Chapot was a pupil of Show Jumping Hall of Fame inductee Jimmy Williams. In 1960, she won both the Maclay and AHSA Medal Championships, the first woman and still one of only a few to have done so. One year later, at the age of 17, she became the youngest woman to ride for the USET.
Internationally, Chapot achieved her greatest success riding the great mare Tomboy. In 1963, the pair won individual and team Gold Medals at the Pan American Games in Sao Paulo, Brazil; in 1965, they won the first U.S. Grand Prix, in Cleveland. Riding White Lightning, Chapot earned a team Silver Medal at the 1967 Pan American Games in Winnipeg.
Chapot rode on twenty-two winning Nations' Cup squads. Her many individual triumphs include the Imperial Cup, John Player Cup, and Queen Elizabeth Cup in England, in addition to wins at Lucerne, Essen, Wiesbaden, and Ostend.
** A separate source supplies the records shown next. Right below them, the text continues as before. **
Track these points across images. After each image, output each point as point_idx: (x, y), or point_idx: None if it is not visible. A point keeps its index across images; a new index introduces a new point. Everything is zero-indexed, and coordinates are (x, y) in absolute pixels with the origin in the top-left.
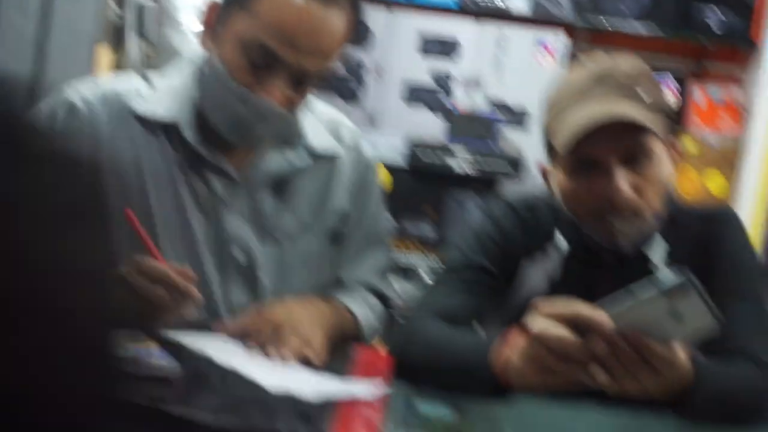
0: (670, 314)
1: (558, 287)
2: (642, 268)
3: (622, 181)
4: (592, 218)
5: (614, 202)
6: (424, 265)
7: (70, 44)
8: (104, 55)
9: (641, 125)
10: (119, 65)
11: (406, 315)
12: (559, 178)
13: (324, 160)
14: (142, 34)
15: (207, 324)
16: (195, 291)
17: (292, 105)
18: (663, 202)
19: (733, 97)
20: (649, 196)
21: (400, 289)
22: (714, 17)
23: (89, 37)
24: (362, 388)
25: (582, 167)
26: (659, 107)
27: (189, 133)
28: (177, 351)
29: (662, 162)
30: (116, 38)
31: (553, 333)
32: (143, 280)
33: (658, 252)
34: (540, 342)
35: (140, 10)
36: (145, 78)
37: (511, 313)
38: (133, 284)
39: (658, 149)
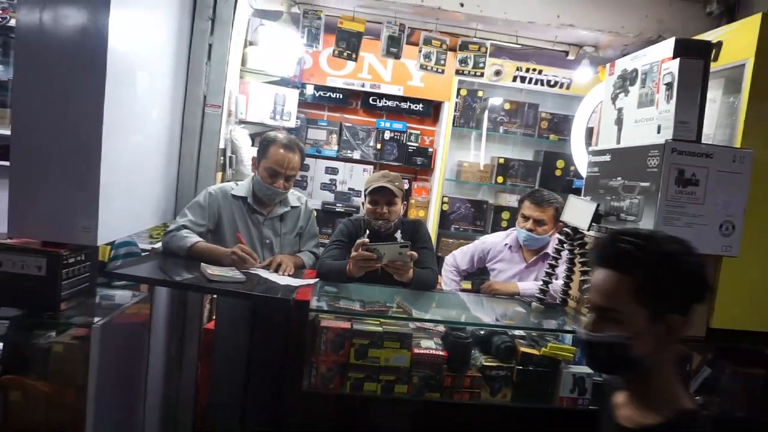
0: (399, 252)
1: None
2: (393, 239)
3: (385, 209)
4: (373, 221)
5: (380, 216)
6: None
7: (207, 171)
8: (218, 176)
9: (394, 192)
10: (224, 179)
11: (320, 259)
12: (366, 207)
13: (295, 209)
14: (231, 166)
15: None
16: (257, 257)
17: (285, 189)
18: (398, 218)
19: (427, 186)
20: (393, 216)
21: (321, 251)
22: (419, 159)
23: (213, 168)
24: (307, 281)
25: (373, 202)
26: (401, 188)
27: (250, 201)
28: (245, 273)
29: (399, 205)
30: (222, 168)
31: (359, 253)
32: (244, 254)
33: (398, 234)
34: (355, 257)
35: (230, 158)
36: (234, 182)
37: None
38: (239, 255)
39: (399, 201)
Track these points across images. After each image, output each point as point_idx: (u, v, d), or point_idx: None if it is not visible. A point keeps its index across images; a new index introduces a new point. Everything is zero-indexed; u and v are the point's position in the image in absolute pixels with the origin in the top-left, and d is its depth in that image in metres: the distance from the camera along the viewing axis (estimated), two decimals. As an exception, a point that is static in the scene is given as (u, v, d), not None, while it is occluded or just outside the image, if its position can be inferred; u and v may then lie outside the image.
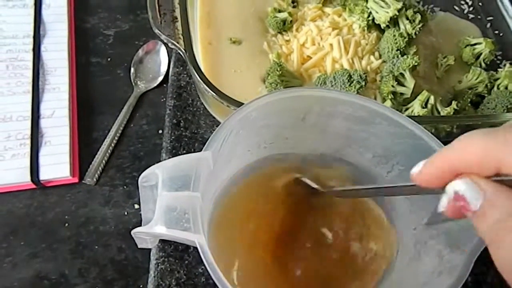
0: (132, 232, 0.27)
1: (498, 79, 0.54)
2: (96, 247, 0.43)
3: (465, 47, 0.57)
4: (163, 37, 0.43)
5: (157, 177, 0.26)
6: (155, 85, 0.54)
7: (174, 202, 0.25)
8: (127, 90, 0.53)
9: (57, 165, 0.46)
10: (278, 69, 0.46)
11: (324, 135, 0.38)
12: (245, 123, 0.31)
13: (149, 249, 0.43)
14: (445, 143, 0.31)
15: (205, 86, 0.41)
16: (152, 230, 0.25)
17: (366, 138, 0.36)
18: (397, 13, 0.51)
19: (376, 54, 0.52)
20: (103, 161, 0.47)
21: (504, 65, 0.58)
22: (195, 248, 0.31)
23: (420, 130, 0.32)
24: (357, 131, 0.36)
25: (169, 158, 0.32)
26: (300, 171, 0.40)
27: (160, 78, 0.54)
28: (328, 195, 0.37)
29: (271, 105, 0.32)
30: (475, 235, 0.27)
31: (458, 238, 0.29)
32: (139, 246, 0.32)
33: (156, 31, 0.42)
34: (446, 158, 0.23)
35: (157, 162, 0.29)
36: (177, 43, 0.42)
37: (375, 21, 0.52)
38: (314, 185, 0.37)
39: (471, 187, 0.21)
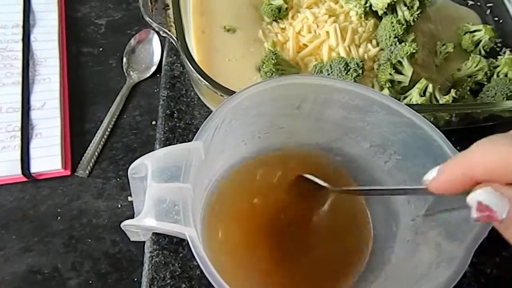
0: (122, 224, 0.26)
1: (497, 66, 0.53)
2: (90, 240, 0.43)
3: (465, 34, 0.56)
4: (154, 25, 0.42)
5: (147, 168, 0.26)
6: (148, 75, 0.52)
7: (163, 193, 0.25)
8: (119, 80, 0.52)
9: (48, 158, 0.45)
10: (274, 58, 0.45)
11: (320, 124, 0.37)
12: (238, 112, 0.31)
13: (143, 242, 0.42)
14: (444, 132, 0.31)
15: (198, 75, 0.40)
16: (141, 223, 0.24)
17: (363, 127, 0.35)
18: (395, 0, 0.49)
19: (374, 42, 0.51)
20: (96, 153, 0.46)
21: (504, 52, 0.57)
22: (190, 241, 0.31)
23: (418, 119, 0.31)
24: (353, 120, 0.35)
25: (162, 149, 0.31)
26: (296, 162, 0.40)
27: (153, 68, 0.53)
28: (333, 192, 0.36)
29: (264, 93, 0.31)
30: (474, 226, 0.27)
31: (458, 229, 0.28)
32: (131, 239, 0.31)
33: (147, 18, 0.41)
34: (464, 165, 0.22)
35: (151, 154, 0.28)
36: (169, 31, 0.41)
37: (373, 8, 0.51)
38: (322, 183, 0.36)
39: (495, 196, 0.20)
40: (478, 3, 0.63)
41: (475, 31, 0.56)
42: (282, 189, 0.39)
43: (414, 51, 0.46)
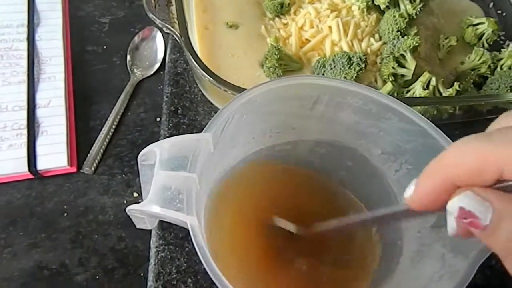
0: (127, 209, 0.27)
1: (501, 59, 0.53)
2: (96, 236, 0.43)
3: (468, 27, 0.56)
4: (157, 21, 0.42)
5: (156, 155, 0.26)
6: (152, 72, 0.53)
7: (169, 181, 0.25)
8: (123, 78, 0.52)
9: (54, 155, 0.45)
10: (276, 53, 0.45)
11: (333, 127, 0.36)
12: (249, 108, 0.30)
13: (149, 238, 0.42)
14: (449, 125, 0.31)
15: (201, 71, 0.40)
16: (145, 208, 0.25)
17: (375, 133, 0.35)
18: (397, -7, 0.49)
19: (376, 36, 0.51)
20: (101, 150, 0.47)
21: (508, 45, 0.57)
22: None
23: (431, 128, 0.30)
24: (366, 125, 0.34)
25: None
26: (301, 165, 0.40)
27: (157, 65, 0.53)
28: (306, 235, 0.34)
29: (277, 91, 0.31)
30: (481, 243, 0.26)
31: (463, 243, 0.27)
32: (137, 226, 0.31)
33: (150, 15, 0.42)
34: (440, 171, 0.20)
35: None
36: (172, 27, 0.42)
37: (375, 2, 0.51)
38: (292, 229, 0.34)
39: (476, 200, 0.19)
40: (481, -4, 0.63)
41: (478, 24, 0.56)
42: (288, 192, 0.39)
43: (417, 44, 0.46)
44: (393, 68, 0.46)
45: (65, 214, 0.44)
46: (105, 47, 0.54)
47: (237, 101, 0.29)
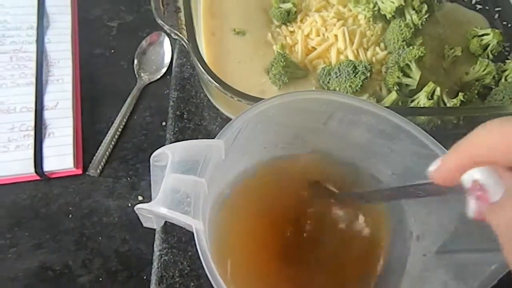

She won consistently on the North American indoor circuit from 1962 through 1968, and she won the Grand Prix at The National Horse Show in 1966 and 1968. In 1963 she was named American Horse Shows Association Horsewoman of the Year and Los Angeles Times Woman of the Year.
After retiring from international competition, Chapot coached her daughters Wendy and Laura to considerable success on the horse show circuit.